- Elasin Union Location of Elashin in Bangladesh
- Coordinates: 24°08′24″N 89°54′03″E﻿ / ﻿24.13998848°N 89.90083873°E
- Country: Bangladesh
- Division: Dhaka Division
- District: Tangail District
- Upazila: Delduar Upazila
- Established on: 1984

Government
- • Type: Union Council
- • Chairman: Md. Manik Ratan (Bangladesh Awami League)

Area
- • Total: 24.91 km^{2} (9.62 sq mi)
- Elevation: 16 m (52 ft)

Population (2011)
- • Total: 27,897
- • Density: 1,120/km^{2} (2,901/sq mi)
- Time zone: UTC+6 (BST)
- Postal code: 1913
- Website: Official Website of Elasin Union

= Elasin Union =

Elasin Union (এলাসিন ইউনিয়ন) is a union of Delduar Upazila, Tangail District, Bangladesh.
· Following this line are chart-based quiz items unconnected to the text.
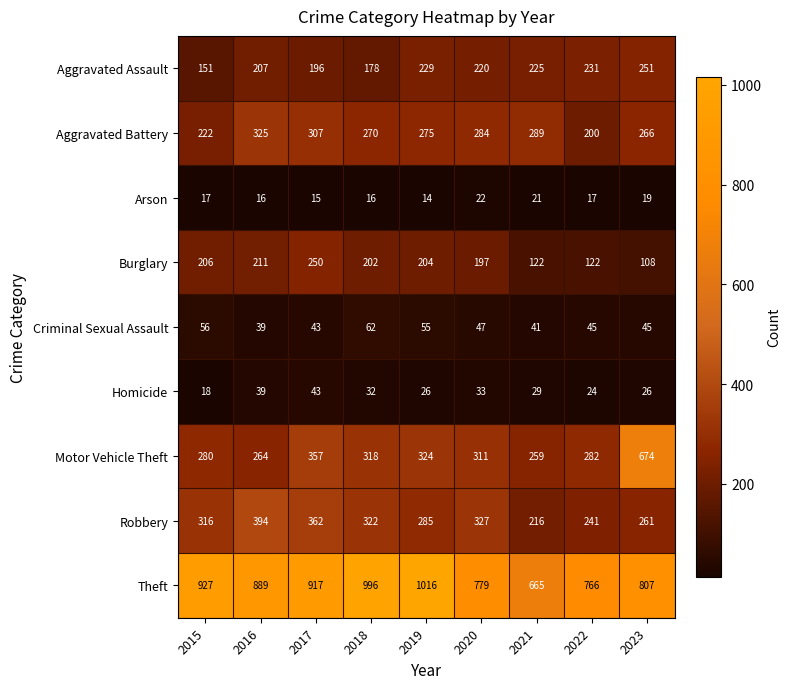

What is the difference between the Aggravated Battery values at 2016 and 2020?

41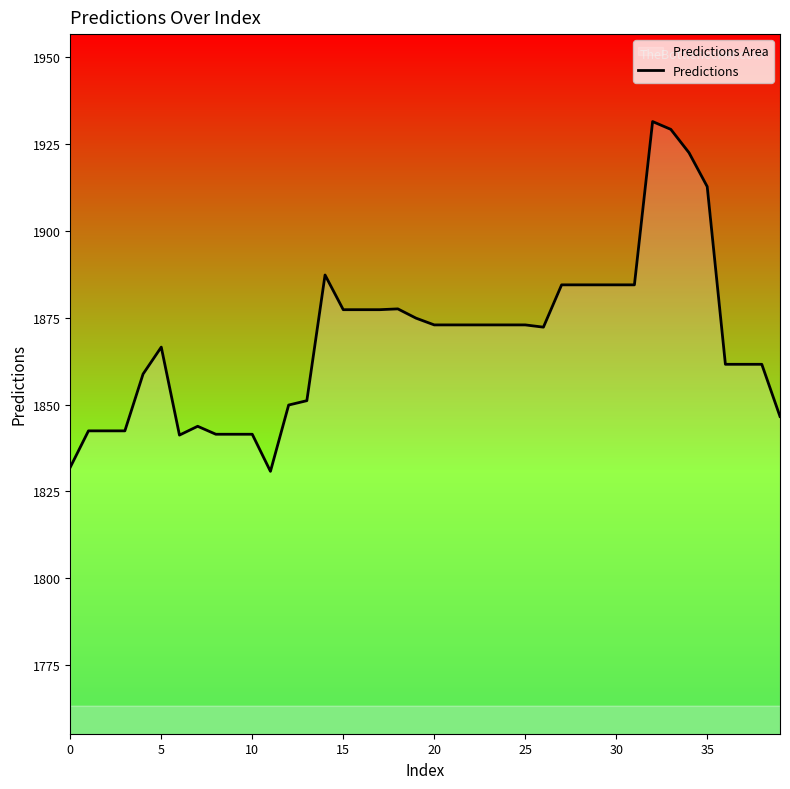

What is the minimum value shown in the chart?

1830.8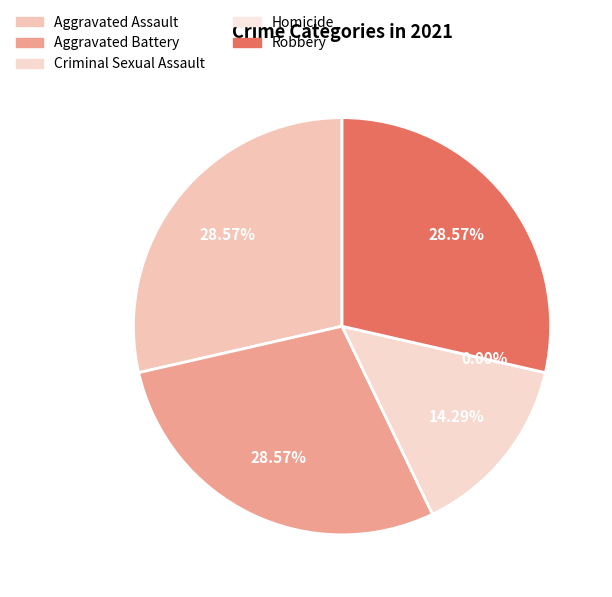

Does any single category account for the majority?

No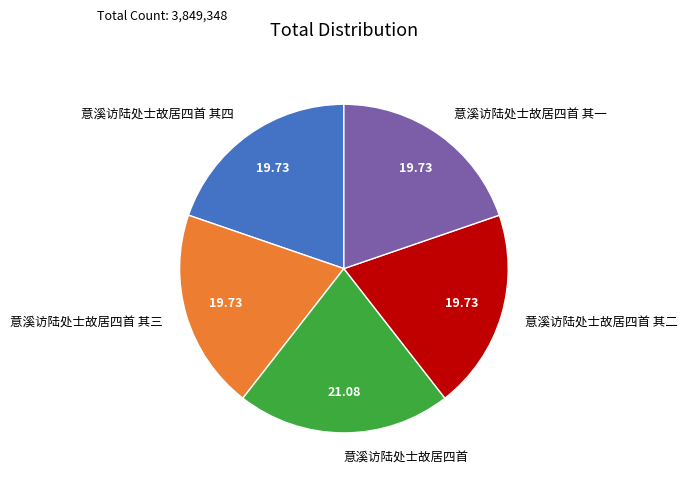

True or false: 意溪访陆处士故居四首 其二 accounts for 20% of the total.

True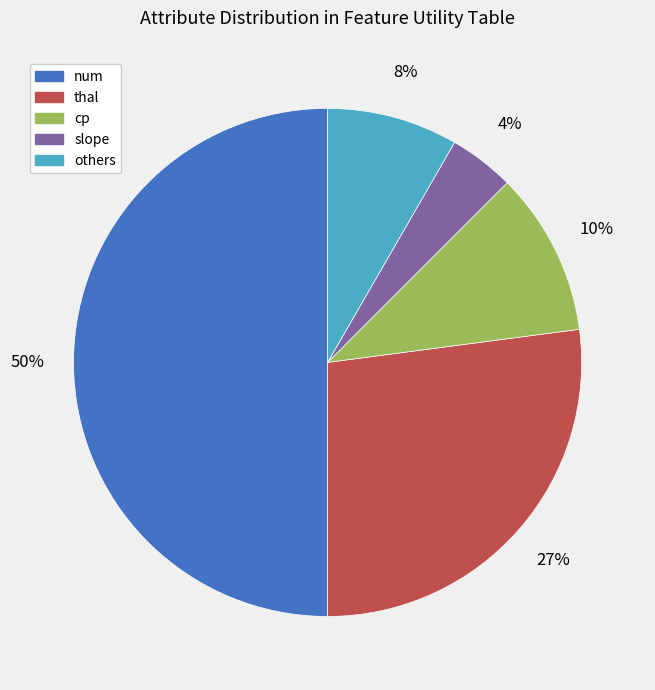

To the nearest percent, what is the difference between the largest and smallest slice percentages?

46%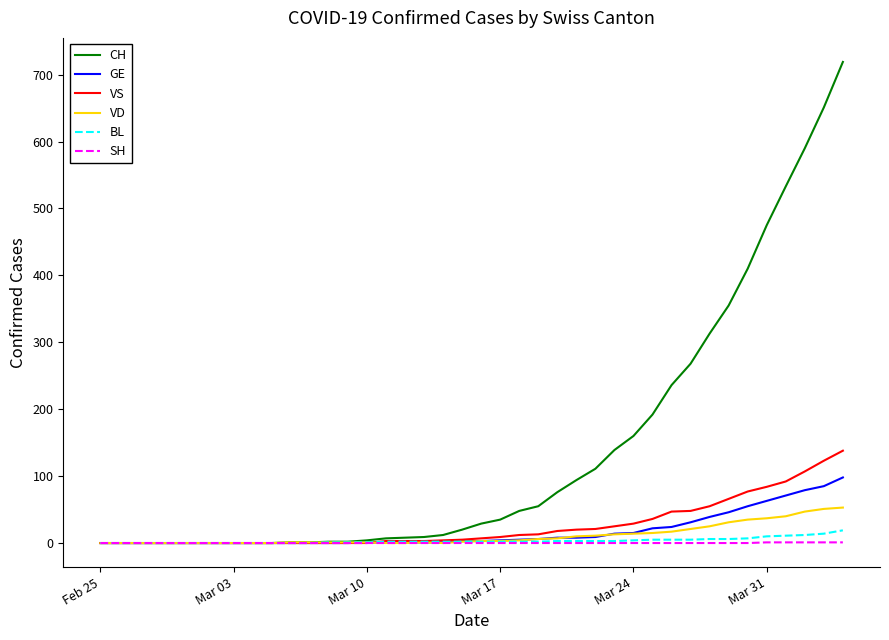

What is the highest value of the CH series?

719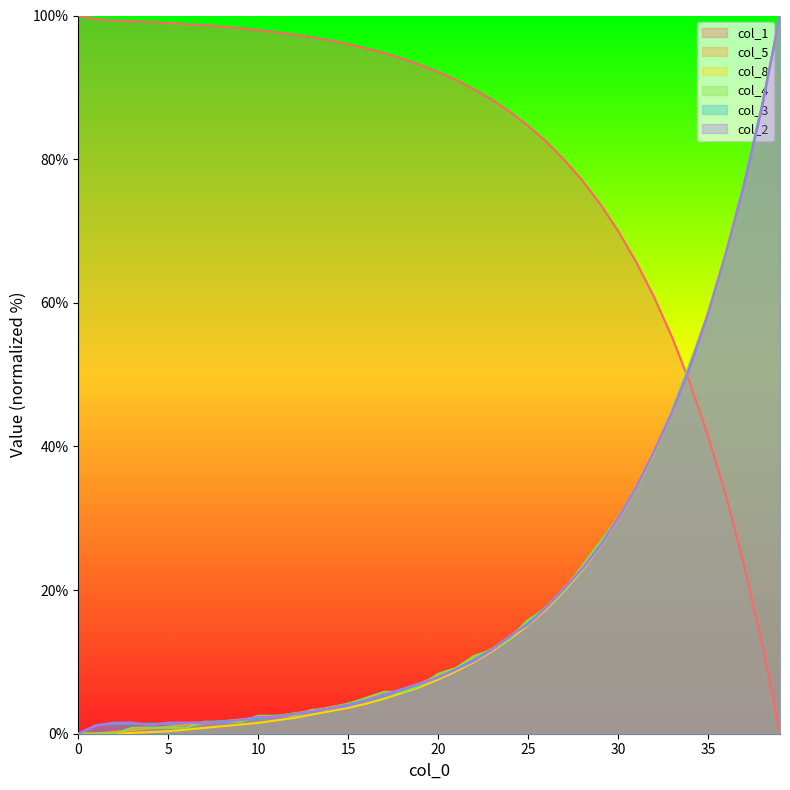

At which category is the sum across all series the highest?

39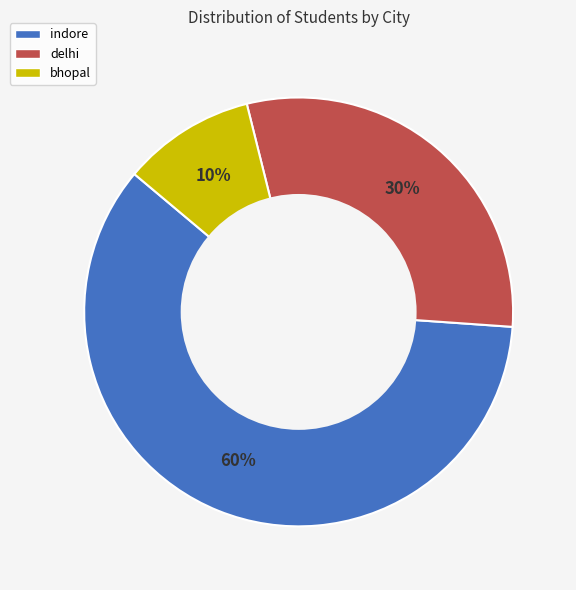

Combined, do delhi and indore account for over 50%?

Yes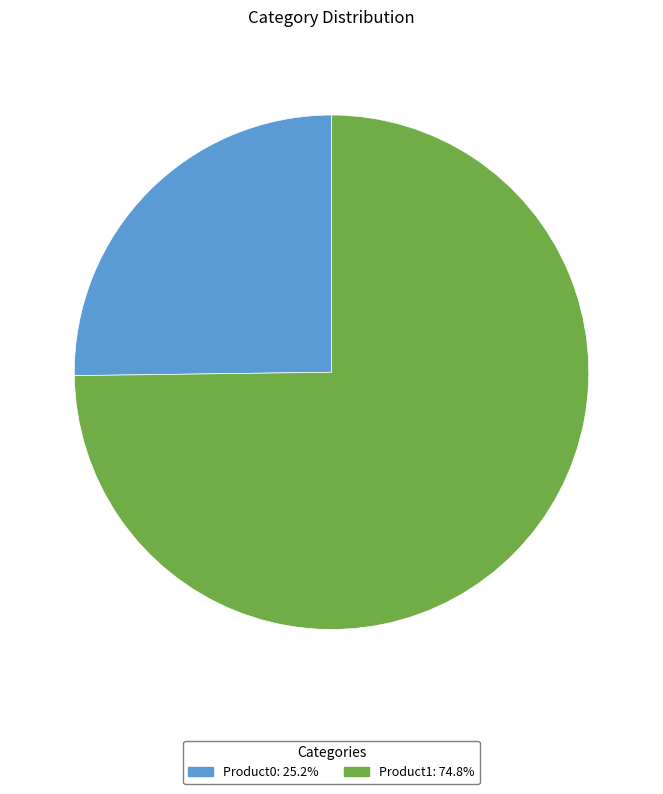

Count the number of slices in the pie.

2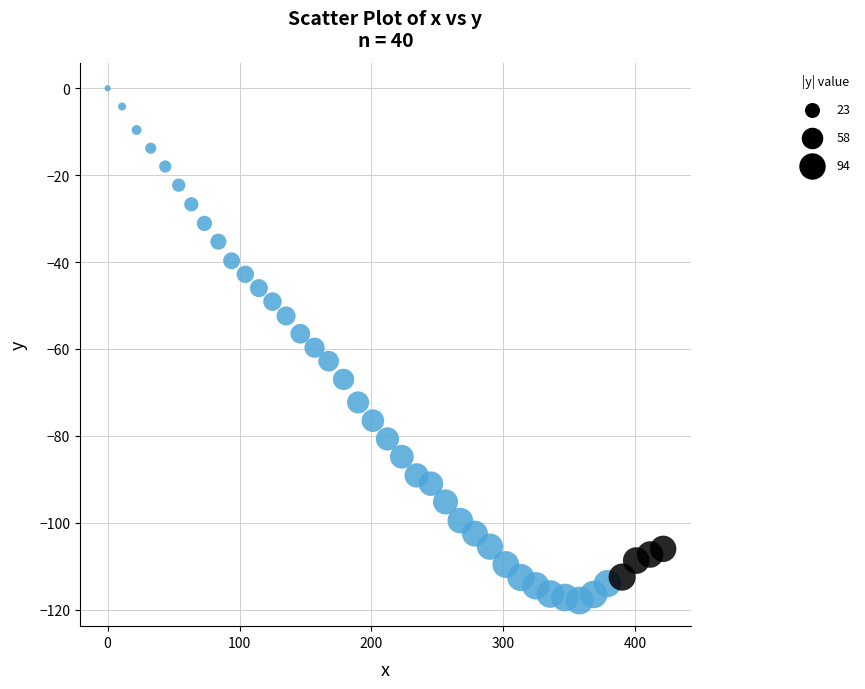

What is the range of X values (max minus min)?

421.2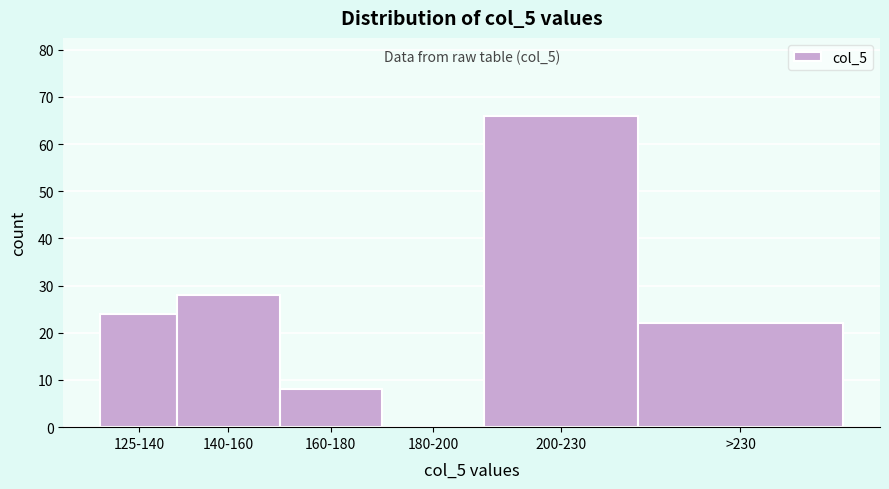

Reading left to right, extract all data points from this chart.

125-140=24	140-160=28	160-180=8	180-200=0	200-230=66	>230=22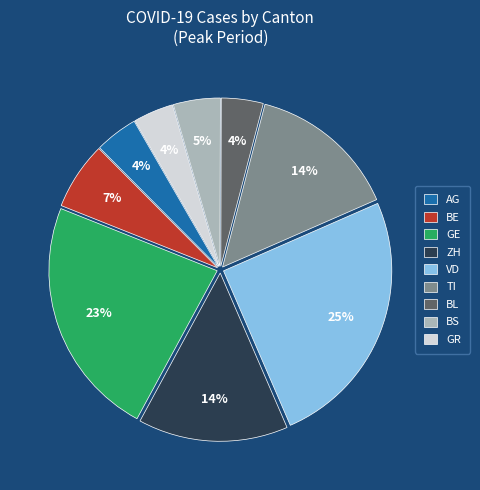

To the nearest percent, what is the difference between the largest and smallest slice percentages?

21%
It is situated at 12 km south of Tangail.

==Demographics==

According to Population Census 2011 performed by Bangladesh Bureau of Statistics, The total population of Elasin union is 27897. There are 6476 households in total.

==Education==

The literacy rate of Elasin Union is 59.8% (Male-63.5%, Female-56.4%).